● EXERCISE OBJECTIVE
Extract, word for word, the portion of the listing that begins with its first line and ends with the line containing "family: Juncaceae".

[Records]
━━━━━━━━━━━━━━━━━━━━

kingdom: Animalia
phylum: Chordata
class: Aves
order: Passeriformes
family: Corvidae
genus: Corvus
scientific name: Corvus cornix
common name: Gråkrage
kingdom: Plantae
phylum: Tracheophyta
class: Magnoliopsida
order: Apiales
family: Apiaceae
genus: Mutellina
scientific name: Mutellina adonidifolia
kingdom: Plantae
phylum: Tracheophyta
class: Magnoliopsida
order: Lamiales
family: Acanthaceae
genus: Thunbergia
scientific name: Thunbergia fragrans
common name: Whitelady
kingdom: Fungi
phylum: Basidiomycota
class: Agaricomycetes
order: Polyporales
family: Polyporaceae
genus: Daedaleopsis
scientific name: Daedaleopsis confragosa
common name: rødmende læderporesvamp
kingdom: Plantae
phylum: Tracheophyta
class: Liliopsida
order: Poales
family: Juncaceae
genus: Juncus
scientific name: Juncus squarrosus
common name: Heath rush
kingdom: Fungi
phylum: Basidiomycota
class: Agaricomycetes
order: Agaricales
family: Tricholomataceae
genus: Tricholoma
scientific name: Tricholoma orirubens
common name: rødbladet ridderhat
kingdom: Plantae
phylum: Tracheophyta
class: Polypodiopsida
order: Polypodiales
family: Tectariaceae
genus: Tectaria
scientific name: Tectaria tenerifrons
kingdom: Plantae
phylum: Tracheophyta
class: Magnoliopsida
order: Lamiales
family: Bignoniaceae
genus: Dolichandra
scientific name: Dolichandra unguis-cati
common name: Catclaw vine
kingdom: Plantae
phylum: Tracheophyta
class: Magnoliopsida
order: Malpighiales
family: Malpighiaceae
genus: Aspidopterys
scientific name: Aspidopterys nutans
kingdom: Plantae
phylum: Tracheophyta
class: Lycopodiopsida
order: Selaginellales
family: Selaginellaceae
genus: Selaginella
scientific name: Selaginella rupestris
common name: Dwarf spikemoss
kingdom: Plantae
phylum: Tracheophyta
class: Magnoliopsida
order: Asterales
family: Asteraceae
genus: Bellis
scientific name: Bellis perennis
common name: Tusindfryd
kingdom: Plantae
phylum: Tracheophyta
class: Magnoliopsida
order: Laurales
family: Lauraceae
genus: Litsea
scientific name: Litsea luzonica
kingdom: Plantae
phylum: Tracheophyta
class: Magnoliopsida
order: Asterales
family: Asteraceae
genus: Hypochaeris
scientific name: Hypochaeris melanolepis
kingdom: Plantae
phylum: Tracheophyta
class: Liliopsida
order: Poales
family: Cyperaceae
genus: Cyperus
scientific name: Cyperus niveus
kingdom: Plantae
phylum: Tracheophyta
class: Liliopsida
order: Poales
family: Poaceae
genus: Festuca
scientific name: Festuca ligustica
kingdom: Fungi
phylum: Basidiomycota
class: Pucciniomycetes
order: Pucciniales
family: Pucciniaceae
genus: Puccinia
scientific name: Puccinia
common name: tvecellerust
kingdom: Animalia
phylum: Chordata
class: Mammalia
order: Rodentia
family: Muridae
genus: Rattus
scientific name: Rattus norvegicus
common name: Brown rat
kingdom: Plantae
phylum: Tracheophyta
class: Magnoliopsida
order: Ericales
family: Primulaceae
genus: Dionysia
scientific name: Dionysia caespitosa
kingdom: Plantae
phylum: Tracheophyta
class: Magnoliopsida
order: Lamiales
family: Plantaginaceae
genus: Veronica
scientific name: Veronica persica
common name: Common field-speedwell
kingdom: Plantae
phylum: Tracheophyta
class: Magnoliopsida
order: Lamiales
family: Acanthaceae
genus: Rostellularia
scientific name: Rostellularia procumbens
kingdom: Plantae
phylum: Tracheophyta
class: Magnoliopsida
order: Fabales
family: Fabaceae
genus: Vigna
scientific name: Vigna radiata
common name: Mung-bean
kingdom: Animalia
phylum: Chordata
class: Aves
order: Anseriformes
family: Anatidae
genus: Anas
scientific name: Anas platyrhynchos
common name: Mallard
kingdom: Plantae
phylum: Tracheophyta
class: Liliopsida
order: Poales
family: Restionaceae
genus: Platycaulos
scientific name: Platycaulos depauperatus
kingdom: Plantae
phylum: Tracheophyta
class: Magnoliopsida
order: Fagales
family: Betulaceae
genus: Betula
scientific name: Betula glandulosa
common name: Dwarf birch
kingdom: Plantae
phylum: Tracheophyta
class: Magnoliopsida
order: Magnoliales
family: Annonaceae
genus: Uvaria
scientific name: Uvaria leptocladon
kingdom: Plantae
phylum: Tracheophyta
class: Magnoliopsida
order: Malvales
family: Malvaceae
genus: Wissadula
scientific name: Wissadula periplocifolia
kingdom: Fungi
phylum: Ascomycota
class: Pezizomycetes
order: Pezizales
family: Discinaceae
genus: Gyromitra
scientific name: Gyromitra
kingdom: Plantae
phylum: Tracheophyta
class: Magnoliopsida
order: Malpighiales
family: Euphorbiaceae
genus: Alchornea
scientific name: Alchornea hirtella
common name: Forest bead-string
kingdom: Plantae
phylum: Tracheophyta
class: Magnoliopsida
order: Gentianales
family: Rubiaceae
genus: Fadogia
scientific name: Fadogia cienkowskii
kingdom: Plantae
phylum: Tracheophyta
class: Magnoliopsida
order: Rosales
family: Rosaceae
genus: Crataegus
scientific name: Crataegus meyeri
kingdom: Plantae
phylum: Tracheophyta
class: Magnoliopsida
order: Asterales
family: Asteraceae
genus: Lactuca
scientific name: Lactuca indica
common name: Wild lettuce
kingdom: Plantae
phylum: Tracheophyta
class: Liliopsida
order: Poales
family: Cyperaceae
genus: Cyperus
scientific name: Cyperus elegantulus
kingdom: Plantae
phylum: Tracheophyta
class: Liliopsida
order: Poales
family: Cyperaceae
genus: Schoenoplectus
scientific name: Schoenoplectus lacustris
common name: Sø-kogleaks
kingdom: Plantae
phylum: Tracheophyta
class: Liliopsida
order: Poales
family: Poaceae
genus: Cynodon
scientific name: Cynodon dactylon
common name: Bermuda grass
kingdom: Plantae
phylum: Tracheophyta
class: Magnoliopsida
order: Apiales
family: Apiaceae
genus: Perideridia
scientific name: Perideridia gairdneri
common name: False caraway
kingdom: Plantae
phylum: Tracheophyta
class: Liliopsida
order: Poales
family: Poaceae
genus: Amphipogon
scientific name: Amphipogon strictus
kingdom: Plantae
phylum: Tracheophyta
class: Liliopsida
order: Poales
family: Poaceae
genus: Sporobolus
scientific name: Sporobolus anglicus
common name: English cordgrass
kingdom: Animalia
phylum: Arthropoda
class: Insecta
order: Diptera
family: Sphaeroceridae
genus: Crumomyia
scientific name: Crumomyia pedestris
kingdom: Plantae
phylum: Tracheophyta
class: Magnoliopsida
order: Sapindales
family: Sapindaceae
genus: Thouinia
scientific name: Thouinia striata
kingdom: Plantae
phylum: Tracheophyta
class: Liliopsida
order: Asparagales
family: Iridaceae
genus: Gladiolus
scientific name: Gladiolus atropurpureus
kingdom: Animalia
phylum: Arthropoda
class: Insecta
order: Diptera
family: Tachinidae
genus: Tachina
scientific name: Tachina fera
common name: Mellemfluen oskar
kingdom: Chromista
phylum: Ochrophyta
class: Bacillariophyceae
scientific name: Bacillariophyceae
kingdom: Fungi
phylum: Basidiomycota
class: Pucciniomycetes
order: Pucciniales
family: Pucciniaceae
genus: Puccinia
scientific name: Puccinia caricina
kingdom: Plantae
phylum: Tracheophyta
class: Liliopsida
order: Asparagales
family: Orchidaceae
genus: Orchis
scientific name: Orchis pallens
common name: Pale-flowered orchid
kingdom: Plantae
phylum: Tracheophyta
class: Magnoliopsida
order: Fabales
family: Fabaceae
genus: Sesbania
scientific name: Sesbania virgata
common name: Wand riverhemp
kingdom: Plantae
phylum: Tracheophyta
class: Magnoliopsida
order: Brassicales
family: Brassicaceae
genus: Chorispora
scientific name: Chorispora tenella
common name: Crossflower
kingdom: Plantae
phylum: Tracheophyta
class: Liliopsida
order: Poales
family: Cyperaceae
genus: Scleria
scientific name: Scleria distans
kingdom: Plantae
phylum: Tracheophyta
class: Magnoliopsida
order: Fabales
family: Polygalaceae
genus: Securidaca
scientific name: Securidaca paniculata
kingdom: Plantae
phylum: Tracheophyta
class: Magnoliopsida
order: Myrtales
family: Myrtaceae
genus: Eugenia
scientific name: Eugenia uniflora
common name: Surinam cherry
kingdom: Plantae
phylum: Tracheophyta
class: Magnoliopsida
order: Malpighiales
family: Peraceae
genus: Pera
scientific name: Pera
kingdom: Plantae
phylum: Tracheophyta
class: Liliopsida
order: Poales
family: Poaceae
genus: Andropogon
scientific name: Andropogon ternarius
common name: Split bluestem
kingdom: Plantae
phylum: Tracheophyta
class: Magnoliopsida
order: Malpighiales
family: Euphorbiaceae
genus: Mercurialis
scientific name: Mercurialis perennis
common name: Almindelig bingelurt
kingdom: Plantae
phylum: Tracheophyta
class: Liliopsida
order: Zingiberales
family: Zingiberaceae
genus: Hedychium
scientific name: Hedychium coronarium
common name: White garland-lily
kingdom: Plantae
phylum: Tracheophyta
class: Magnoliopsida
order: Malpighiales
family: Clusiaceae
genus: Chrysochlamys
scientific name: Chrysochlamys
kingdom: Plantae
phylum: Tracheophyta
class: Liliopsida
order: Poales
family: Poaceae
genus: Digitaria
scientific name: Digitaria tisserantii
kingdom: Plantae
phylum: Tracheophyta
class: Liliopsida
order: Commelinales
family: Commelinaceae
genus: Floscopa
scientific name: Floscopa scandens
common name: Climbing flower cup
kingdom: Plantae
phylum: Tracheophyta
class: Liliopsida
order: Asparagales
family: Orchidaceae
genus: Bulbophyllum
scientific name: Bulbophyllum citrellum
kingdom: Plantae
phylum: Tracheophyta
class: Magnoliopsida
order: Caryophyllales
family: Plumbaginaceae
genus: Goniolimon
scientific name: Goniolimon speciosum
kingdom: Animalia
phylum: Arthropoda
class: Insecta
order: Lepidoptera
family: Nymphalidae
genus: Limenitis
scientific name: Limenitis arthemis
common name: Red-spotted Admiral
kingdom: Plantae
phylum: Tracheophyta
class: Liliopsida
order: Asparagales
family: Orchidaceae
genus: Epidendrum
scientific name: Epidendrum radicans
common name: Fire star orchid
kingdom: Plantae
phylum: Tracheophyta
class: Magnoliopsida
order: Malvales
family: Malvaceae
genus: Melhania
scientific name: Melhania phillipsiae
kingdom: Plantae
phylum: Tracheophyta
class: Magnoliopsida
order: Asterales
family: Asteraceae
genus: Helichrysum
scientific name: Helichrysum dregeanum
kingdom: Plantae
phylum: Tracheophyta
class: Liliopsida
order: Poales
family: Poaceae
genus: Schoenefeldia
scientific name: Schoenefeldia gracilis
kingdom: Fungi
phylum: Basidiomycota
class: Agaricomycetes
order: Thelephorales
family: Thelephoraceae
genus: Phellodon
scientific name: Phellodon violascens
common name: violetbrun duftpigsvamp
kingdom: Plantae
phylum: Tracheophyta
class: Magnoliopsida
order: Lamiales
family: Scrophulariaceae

━━━━━━━━━━━━━━━━━━━━

● ANSWER TO THIS TASK
kingdom: Animalia
phylum: Chordata
class: Aves
order: Passeriformes
family: Corvidae
genus: Corvus
scientific name: Corvus cornix
common name: Gråkrage
kingdom: Plantae
phylum: Tracheophyta
class: Magnoliopsida
order: Apiales
family: Apiaceae
genus: Mutellina
scientific name: Mutellina adonidifolia
kingdom: Plantae
phylum: Tracheophyta
class: Magnoliopsida
order: Lamiales
family: Acanthaceae
genus: Thunbergia
scientific name: Thunbergia fragrans
common name: Whitelady
kingdom: Fungi
phylum: Basidiomycota
class: Agaricomycetes
order: Polyporales
family: Polyporaceae
genus: Daedaleopsis
scientific name: Daedaleopsis confragosa
common name: rødmende læderporesvamp
kingdom: Plantae
phylum: Tracheophyta
class: Liliopsida
order: Poales
family: Juncaceae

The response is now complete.